I’m too worn out to pack any more tonight, but I did a good amount of it already. And the boys packed their own clothes today (with supervision, otherwise they’d have brought 800 t-shirts and no underwear). We’re getting more streamlined. No diapers needed. No sketchy rent-a-crib left propped up at the door of our rental. It all gets easier.
It was a weird week. I had been planning to spend all of it with the boys, but Mom showed up unannounced for a visit late Monday night. I’d had a trying afternoon with the kids – including being chided for bad language by Young J – so I was glad to see her. She took them out on very long outings, two days in a row. We all went to the movies one day. Of course we had our usual friction, but the end result was, I was so relieved. I slept. I rested. I stayed away from the kids.
The boys have been very difficult lately. Something about being between things, not-camp and not-school but also not yet vacation. They have forgotten that they love each other. Or their love has turned into something impossible and aggressive. Maybe testosterone surges. Who knows? I’m hoping we’ll interrupt all that tomorrow, though. The car is out front and starting to fill up with the week’s essentials that still seem to fill up the car, even without a pack n play or a bouncy seat to tote along.

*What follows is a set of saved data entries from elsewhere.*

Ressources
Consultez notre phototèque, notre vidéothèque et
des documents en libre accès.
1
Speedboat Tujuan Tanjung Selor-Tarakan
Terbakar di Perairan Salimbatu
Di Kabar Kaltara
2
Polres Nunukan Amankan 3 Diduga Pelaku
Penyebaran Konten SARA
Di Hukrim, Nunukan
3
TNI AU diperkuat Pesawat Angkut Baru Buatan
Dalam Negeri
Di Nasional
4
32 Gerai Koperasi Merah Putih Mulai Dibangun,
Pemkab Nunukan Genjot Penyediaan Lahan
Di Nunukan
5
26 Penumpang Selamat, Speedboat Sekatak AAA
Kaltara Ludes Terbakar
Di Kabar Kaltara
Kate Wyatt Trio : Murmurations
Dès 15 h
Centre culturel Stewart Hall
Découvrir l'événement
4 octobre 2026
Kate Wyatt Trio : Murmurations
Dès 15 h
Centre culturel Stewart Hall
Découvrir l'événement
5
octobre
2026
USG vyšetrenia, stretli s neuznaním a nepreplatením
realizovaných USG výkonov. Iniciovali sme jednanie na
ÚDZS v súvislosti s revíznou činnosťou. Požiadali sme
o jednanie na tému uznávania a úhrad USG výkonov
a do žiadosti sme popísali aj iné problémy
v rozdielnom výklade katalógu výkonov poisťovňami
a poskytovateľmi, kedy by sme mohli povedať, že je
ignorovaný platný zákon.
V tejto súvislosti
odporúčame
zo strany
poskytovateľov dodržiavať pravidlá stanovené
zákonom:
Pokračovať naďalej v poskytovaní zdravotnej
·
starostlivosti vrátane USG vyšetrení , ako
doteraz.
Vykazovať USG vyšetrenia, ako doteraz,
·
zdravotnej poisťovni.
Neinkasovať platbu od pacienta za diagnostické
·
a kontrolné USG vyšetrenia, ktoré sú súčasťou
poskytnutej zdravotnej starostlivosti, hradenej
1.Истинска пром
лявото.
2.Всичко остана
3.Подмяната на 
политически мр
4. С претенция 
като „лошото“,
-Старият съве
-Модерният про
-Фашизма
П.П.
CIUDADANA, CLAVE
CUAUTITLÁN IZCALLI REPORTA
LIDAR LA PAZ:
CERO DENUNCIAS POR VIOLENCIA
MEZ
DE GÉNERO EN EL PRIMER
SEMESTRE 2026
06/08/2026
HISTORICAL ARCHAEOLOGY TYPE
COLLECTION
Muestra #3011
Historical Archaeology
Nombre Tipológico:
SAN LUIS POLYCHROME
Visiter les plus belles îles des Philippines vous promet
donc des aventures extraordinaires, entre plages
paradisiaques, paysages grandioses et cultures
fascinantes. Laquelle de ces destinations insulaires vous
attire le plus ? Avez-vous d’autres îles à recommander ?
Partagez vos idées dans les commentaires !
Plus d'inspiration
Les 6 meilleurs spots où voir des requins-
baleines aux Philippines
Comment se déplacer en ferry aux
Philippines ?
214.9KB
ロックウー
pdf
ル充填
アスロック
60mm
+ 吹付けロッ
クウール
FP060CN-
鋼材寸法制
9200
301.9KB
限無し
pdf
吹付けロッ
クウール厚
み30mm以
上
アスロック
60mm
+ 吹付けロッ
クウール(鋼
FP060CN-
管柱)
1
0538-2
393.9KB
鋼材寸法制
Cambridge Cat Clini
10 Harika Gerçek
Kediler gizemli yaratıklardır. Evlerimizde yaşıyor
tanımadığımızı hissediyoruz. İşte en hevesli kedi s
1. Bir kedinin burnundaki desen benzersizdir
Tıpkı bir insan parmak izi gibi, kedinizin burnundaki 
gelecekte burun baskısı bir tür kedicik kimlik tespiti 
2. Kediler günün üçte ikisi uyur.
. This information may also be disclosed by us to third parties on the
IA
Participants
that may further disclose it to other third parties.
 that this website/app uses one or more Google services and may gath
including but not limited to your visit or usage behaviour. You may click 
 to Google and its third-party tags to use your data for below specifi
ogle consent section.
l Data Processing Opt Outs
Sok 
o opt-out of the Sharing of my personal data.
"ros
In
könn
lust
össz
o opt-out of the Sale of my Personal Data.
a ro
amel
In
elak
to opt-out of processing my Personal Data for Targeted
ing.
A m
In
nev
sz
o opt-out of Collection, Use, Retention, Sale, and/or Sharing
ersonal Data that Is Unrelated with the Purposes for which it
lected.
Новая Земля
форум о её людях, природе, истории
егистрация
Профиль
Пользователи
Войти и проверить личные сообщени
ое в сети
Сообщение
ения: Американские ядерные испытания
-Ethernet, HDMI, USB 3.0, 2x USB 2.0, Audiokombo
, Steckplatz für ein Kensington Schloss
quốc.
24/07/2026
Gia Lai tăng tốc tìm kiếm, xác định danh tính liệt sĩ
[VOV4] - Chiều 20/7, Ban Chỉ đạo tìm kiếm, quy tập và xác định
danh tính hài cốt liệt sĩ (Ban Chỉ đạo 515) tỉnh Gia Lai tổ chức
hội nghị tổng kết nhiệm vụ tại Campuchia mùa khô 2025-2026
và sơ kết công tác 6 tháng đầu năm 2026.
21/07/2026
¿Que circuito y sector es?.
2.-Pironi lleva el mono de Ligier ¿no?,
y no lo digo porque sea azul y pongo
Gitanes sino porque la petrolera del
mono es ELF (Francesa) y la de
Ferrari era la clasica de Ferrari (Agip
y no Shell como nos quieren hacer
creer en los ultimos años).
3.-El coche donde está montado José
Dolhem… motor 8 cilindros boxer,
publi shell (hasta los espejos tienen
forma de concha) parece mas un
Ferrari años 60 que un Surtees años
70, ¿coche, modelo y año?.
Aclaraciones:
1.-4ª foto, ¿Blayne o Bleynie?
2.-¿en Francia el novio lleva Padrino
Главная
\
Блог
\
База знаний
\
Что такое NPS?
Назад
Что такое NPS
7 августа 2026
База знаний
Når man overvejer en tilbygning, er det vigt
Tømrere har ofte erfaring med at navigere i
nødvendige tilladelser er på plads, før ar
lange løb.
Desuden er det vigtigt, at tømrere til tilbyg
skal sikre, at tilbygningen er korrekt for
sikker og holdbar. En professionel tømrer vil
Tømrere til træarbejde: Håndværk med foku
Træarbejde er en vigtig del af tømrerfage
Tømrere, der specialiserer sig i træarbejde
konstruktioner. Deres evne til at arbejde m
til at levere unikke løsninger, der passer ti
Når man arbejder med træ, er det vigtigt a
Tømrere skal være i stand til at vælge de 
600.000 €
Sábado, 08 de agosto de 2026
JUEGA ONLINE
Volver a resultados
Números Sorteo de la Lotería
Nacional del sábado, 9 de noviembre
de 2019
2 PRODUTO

I remember two years ago arriving at the beach, stepping into the water, and being overcome with emotional gratitude that I had made it there. That was August 2013, and I’d been through surgery, radiation, and then a nasty radiation burn on my back, that oozed and kept reopening and made life impossible for a while.
I remember that moment of gratitude and that it involved being grateful to God. And I marvel at this now, because I have not felt that way in almost a year. Grateful, yes, obviously. It (life, gratitude) isn’t something I can take for granted these days. I’m curious how things will go tomorrow, when I get reacquainted with the watery world, for what it turns out is the first time this summer. We’ve starved ourselves of beach all summer, somehow, even when we’re in easy reach of good ones. I’m greedy for sand, water, waves, the calming effect of low tide that makes you want to speak in hushed tones, the thrill and mild panic of the tide coming back in again when you aren’t ready.
Yeah, yeah, yeah. It won’t be all morose contemplation. Young A (whose half birthday will be commemorated this week with a cake) discovered The Beach Boys at camp this summer. I think they should be our soundtrack for the drive.